What is a psychologist?

A psychologist is a professionally trained mental health professional who helps patients navigate challenging life situations or mental health issues. To become a psychologist you must earn a doctoral degree; qualifying degrees include a Ph.D., Psy.D. or Ed.D. To actively practice, a psychologist must be licensed in their state and maintain good standing. Psychologists are trained to administer tests that can evaluate a patient’s cognitive strength and weaknesses, intellectual skills, vocational aptitude and preference, personality characteristics, and neuropsychological functioning, explains the American Psychological Association (APA).

A psychologist meets with patients in an office and may work with a variety of methods, depending on patient need, such as cognitive, behavioral or interpersonal.  According to the APA, common reasons a person may visit a psychologist include:

  • Dealing with depression, anger or anxiety over a long period of time.
  • Help with a chronic condition that is interfering with their lives or physical health.
  • Help with grieving and other abrupt transitions.
  • Overcoming addictions.
  • Managing chronic illness.
  • Breaking old and harmful patterns of thinking or behavior.

Can a clinical psychologist write prescriptions?

To be able to write a prescription, a clinical psychologist must practice in a state that permits them to do so, and must either have a master’s degree in psychopharmacology or have completed the required advanced training program. According to the American Psychological Association (APA), five states currently permit psychologists to write prescriptions: Idaho, New Mexico, Illinois, Iowa and Louisiana. Many psychologists who are not able to write prescriptions work in partnership with psychiatrists, pediatricians or primary care doctors to help their patients who need medication.

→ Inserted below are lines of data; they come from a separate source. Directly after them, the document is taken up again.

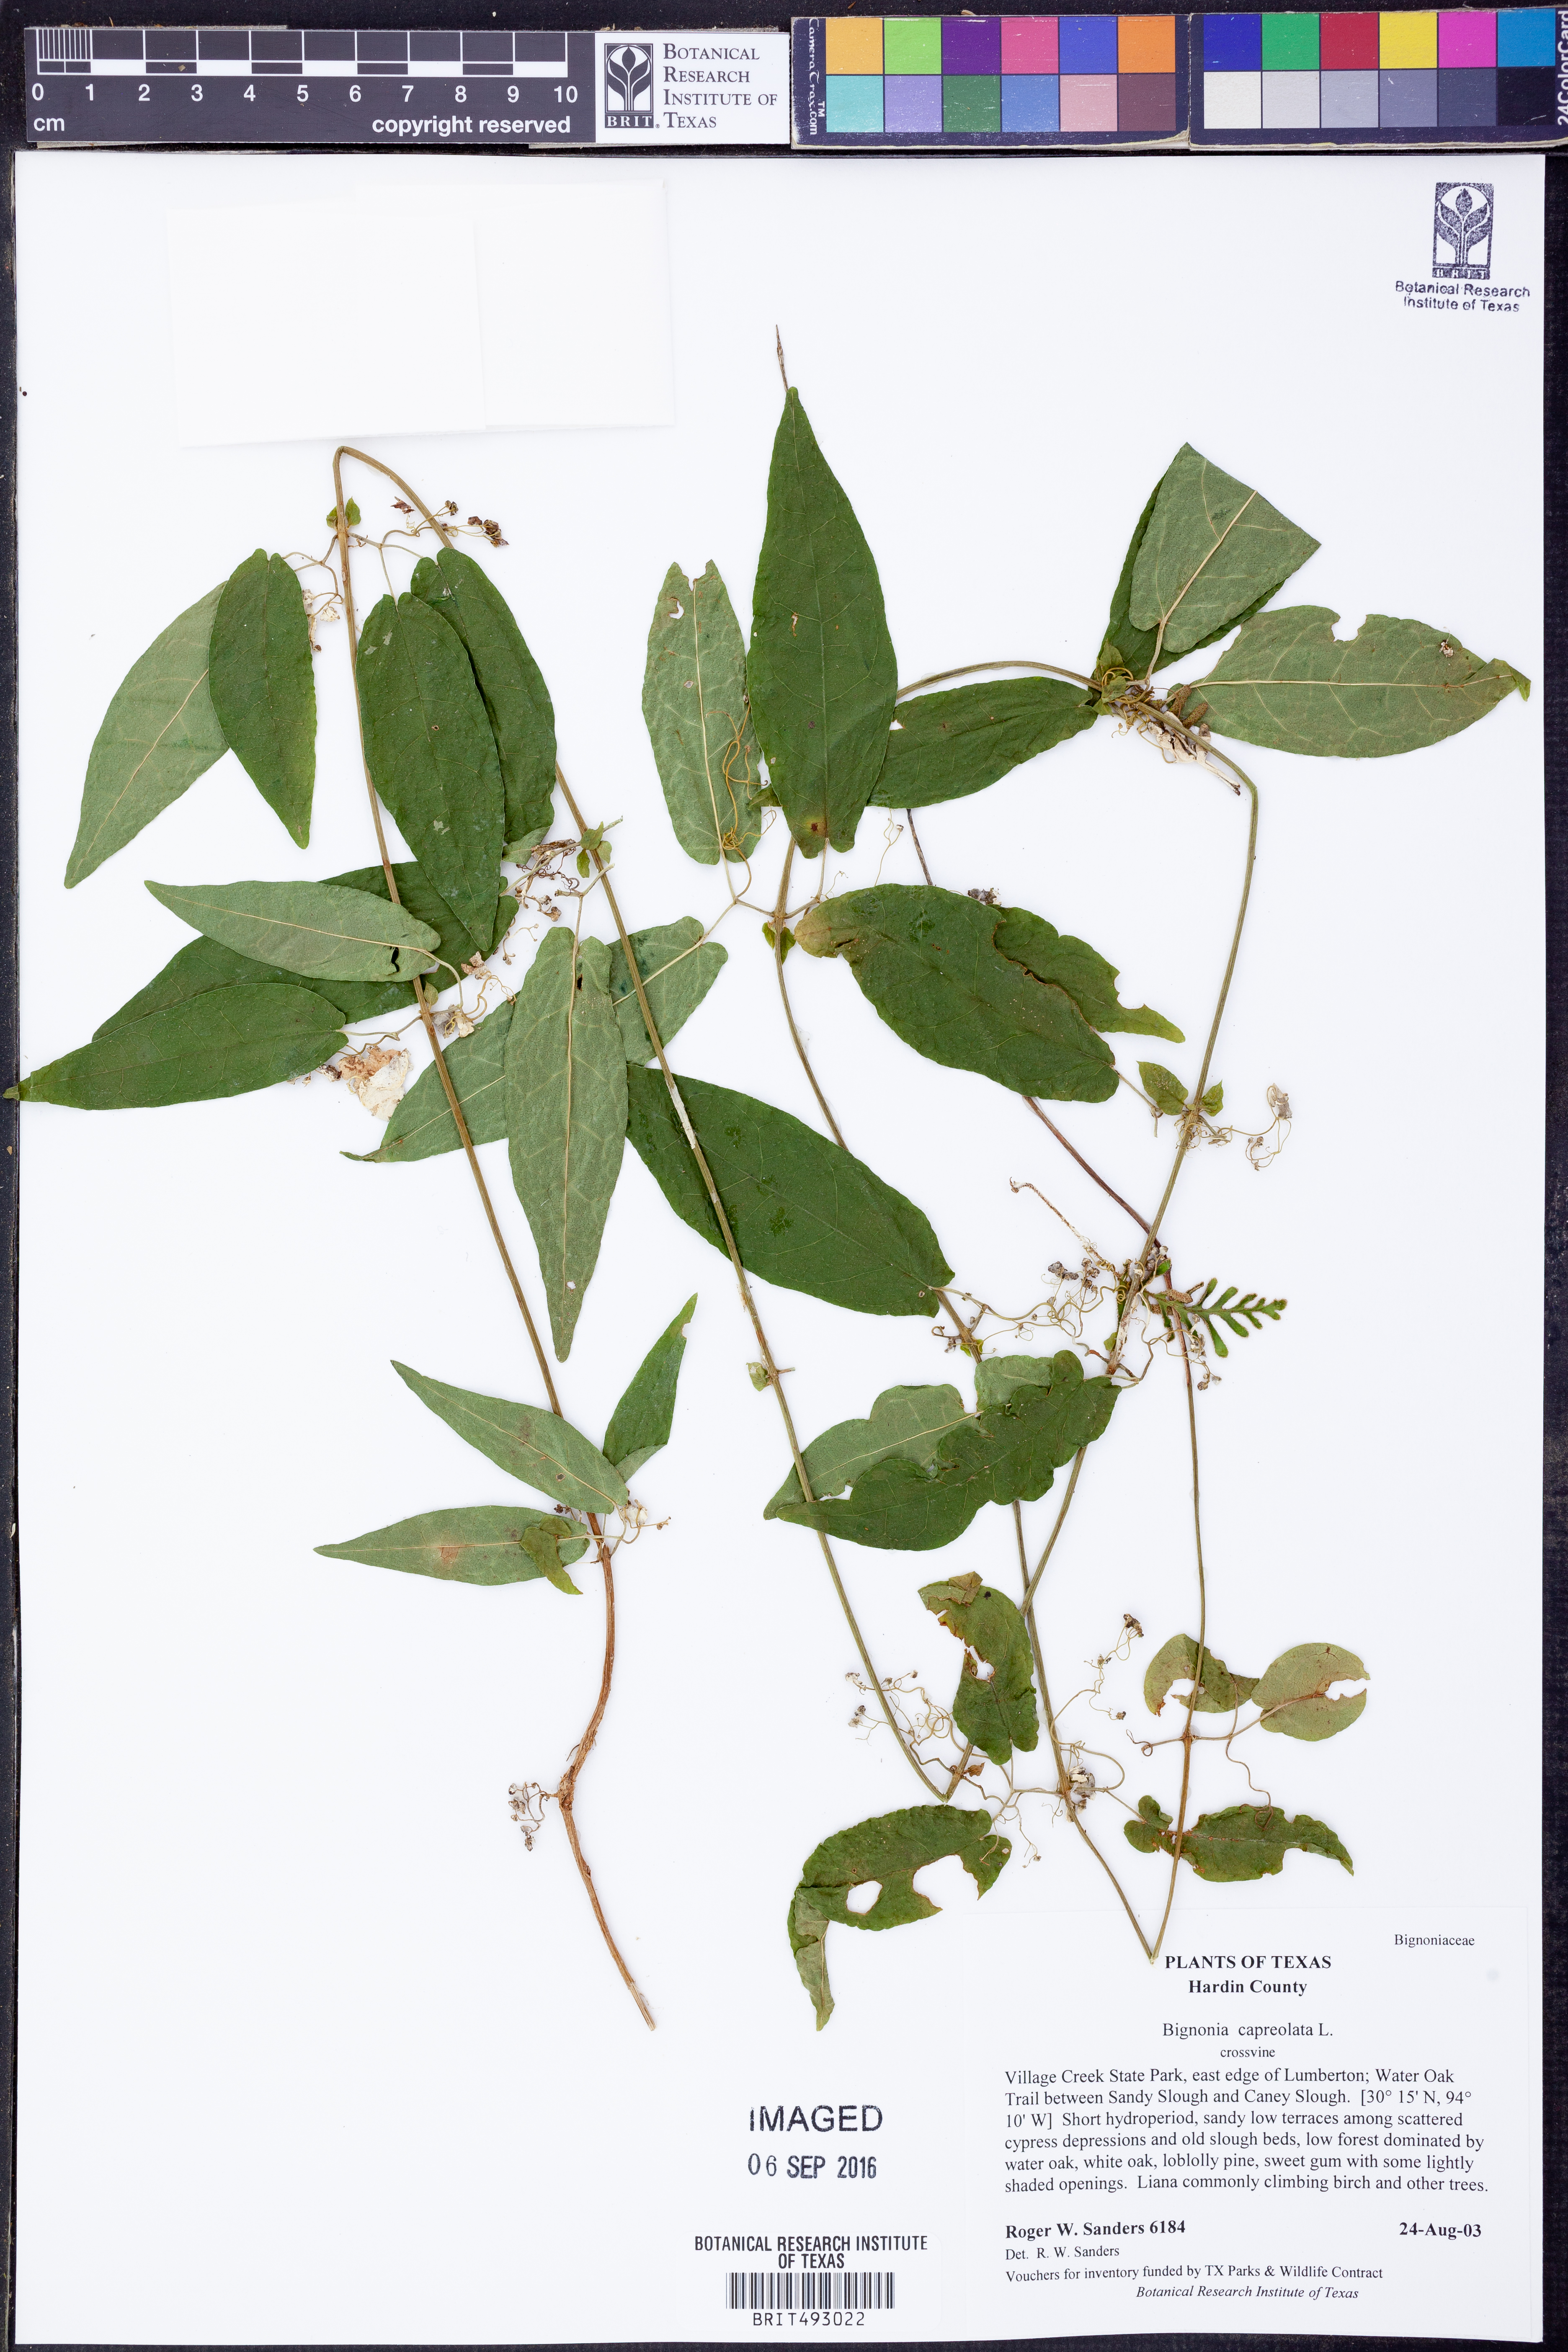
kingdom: Plantae
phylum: Tracheophyta
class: Magnoliopsida
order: Lamiales
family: Bignoniaceae
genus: Bignonia
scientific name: Bignonia capreolata
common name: Crossvine
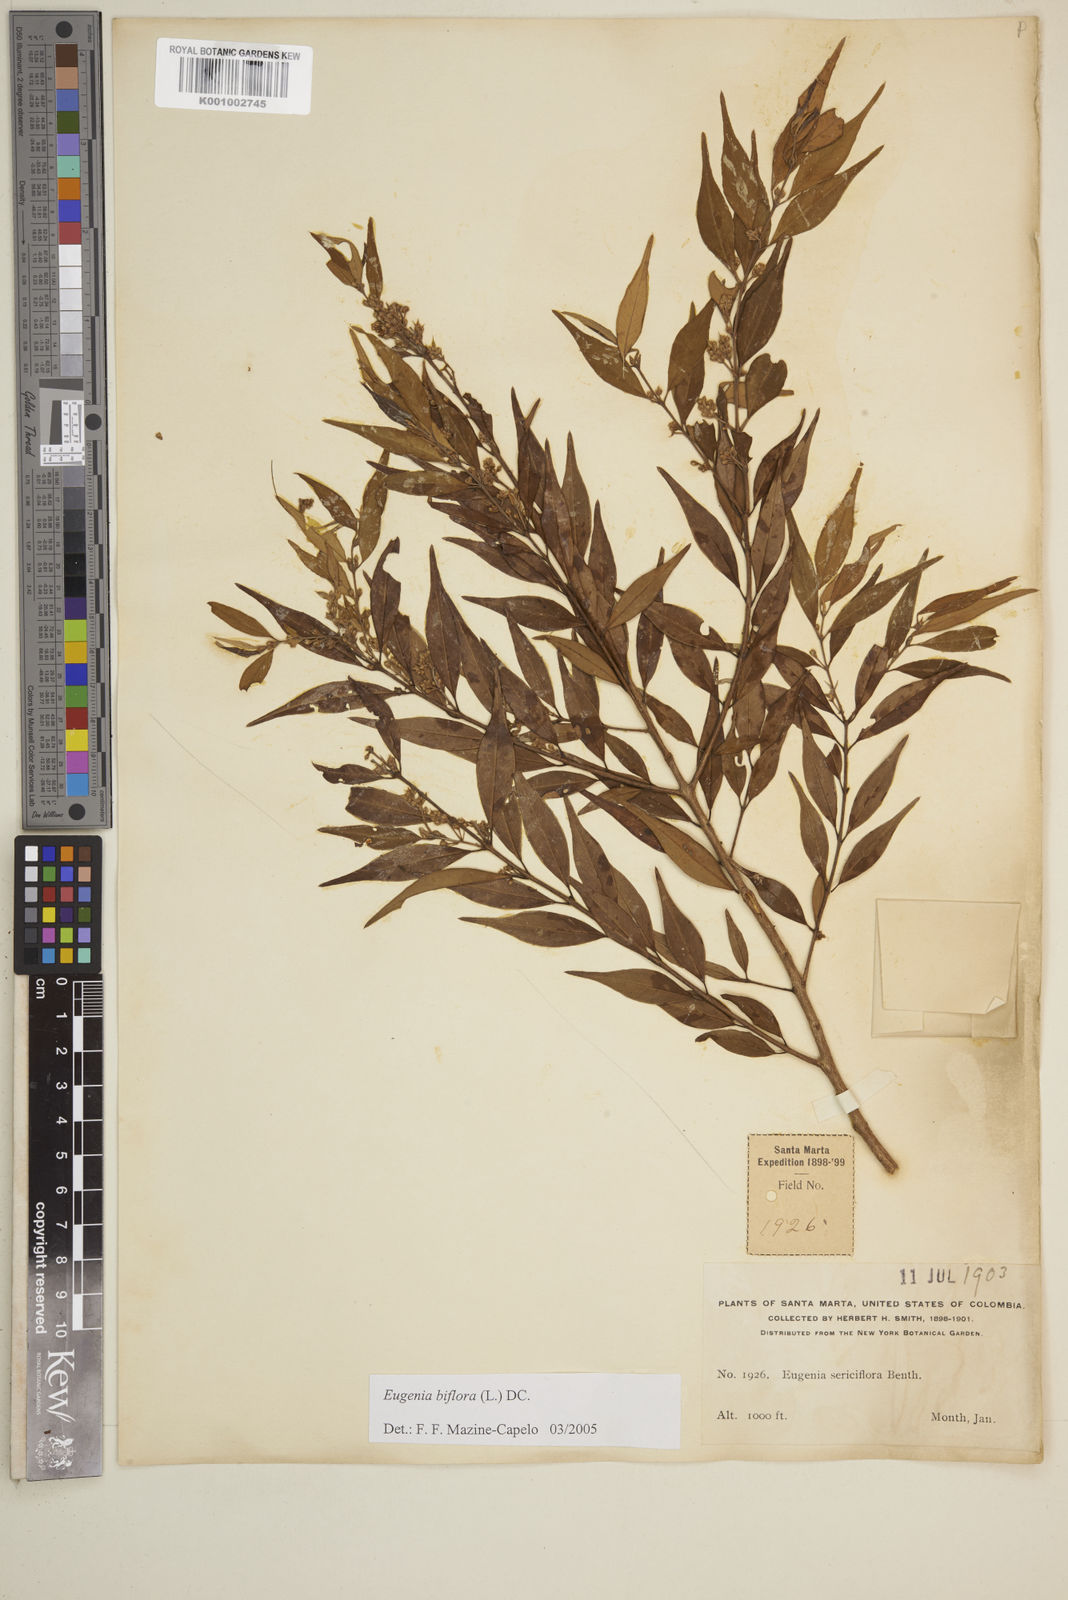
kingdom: Plantae
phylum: Tracheophyta
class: Magnoliopsida
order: Myrtales
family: Myrtaceae
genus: Eugenia
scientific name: Eugenia biflora
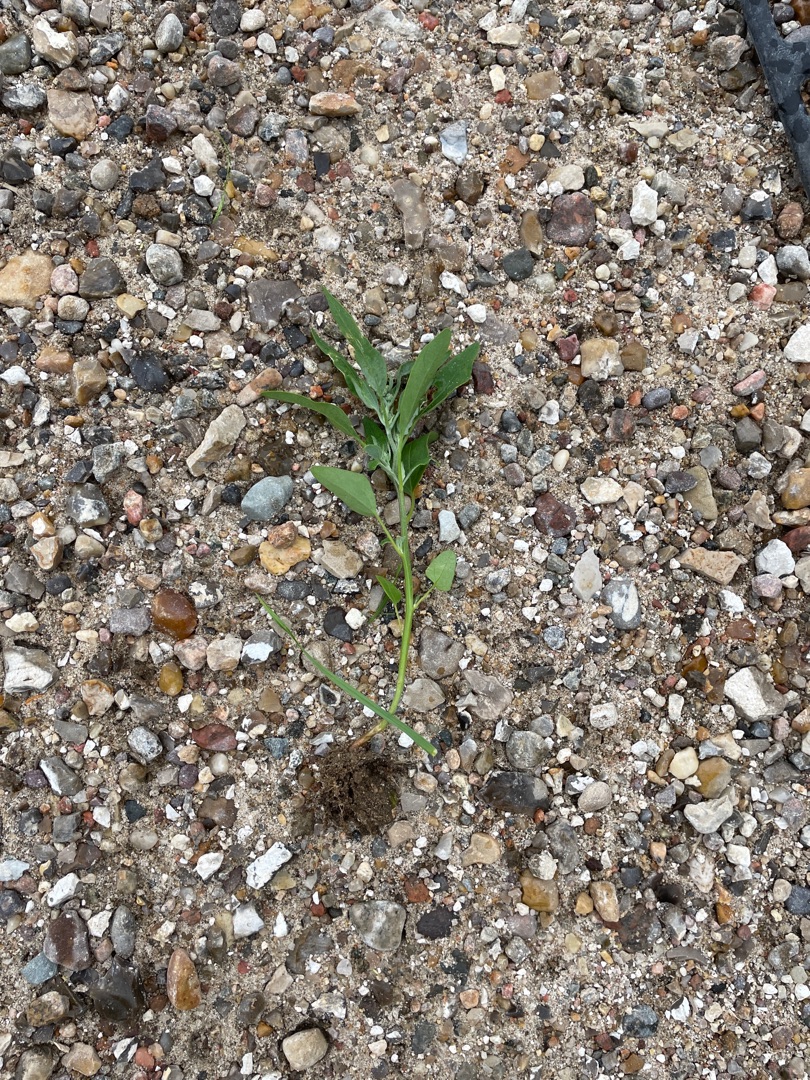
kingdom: Plantae
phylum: Tracheophyta
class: Magnoliopsida
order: Caryophyllales
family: Amaranthaceae
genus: Chenopodium
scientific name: Chenopodium album
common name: Hvidmelet gåsefod
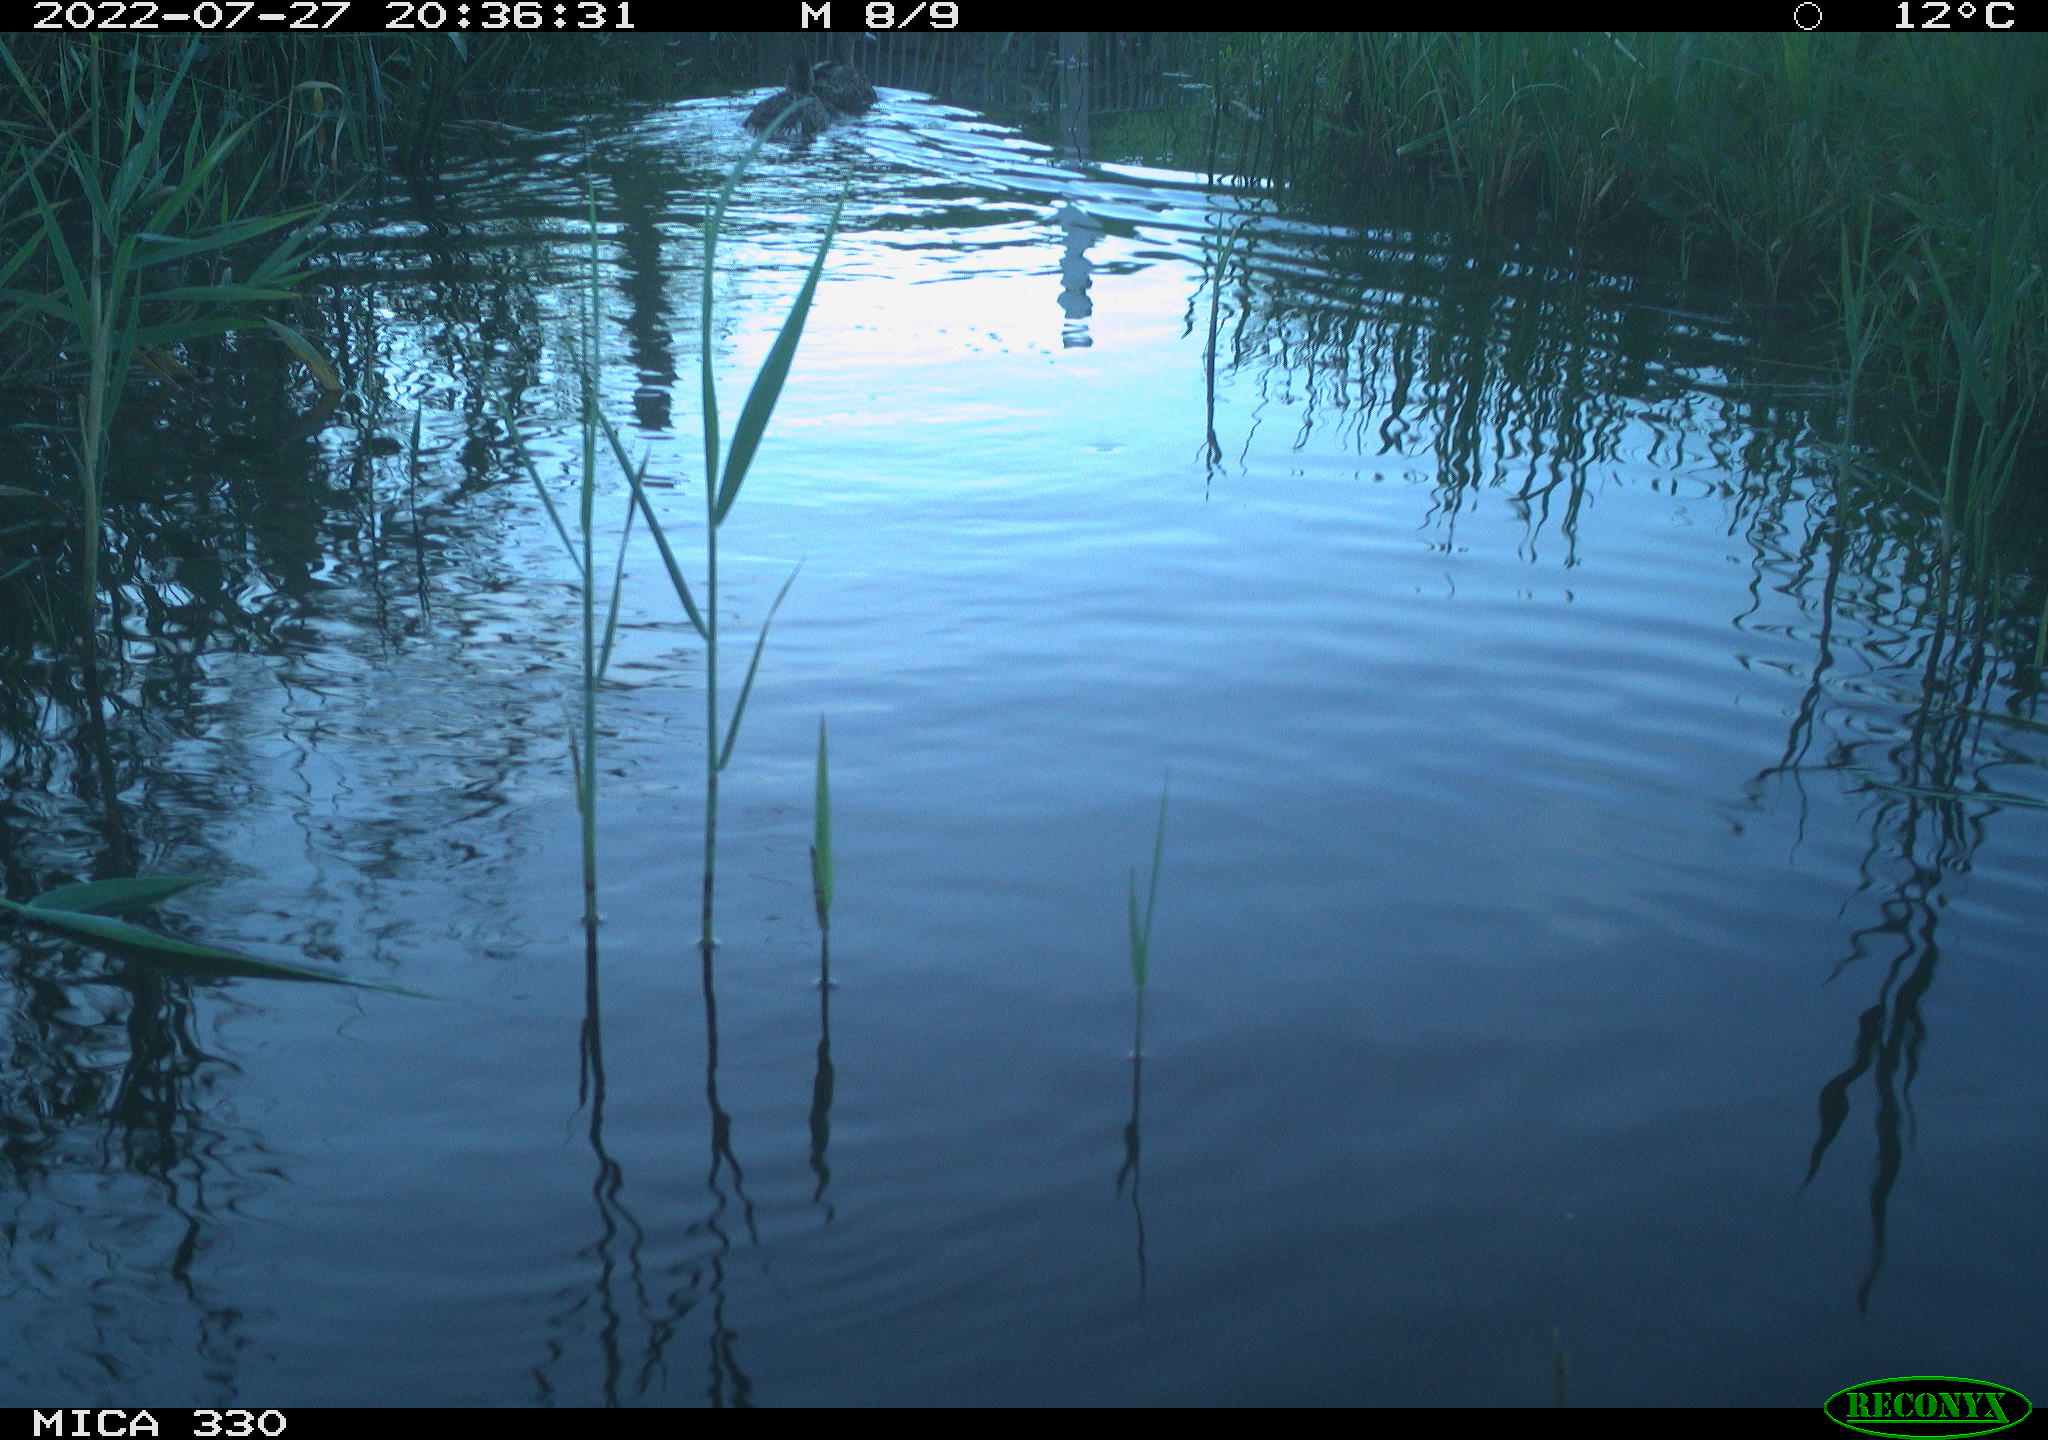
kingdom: Animalia
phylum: Chordata
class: Aves
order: Anseriformes
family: Anatidae
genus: Mareca
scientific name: Mareca strepera
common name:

How much do therapists cost?

If you are experiencing a challenging time, have mental health difficulties, or just want professional guidance as you move through life, a therapist can provide relief, tools and structure. The national average cost for a therapist is $80-$100 per hour, although prices may be higher or lower depending on geographic location and the experience and training of the therapist.

Psychiatrists, psychologists and licensed therapists are all health professionals who offer various modalities of therapy. Ask questions about the type of therapy they specialize in (such as cognitive or behavioral, etc.) and their area of expertise (such as grief, anxiety, body image disorders, etc.) to help you find the right fit for your needs. Therapy sessions are typically 50-60 minutes long.  The patient usually meets with the therapist in their office; sessions may also be held remotely (via Skype, etc.) or in a clinical setting. Psychologists, psychiatrists and other therapists who have earned advanced degrees will typically charge higher rates than other licensed therapists. Depending on your diagnosis, your health insurance may cover your therapy costs.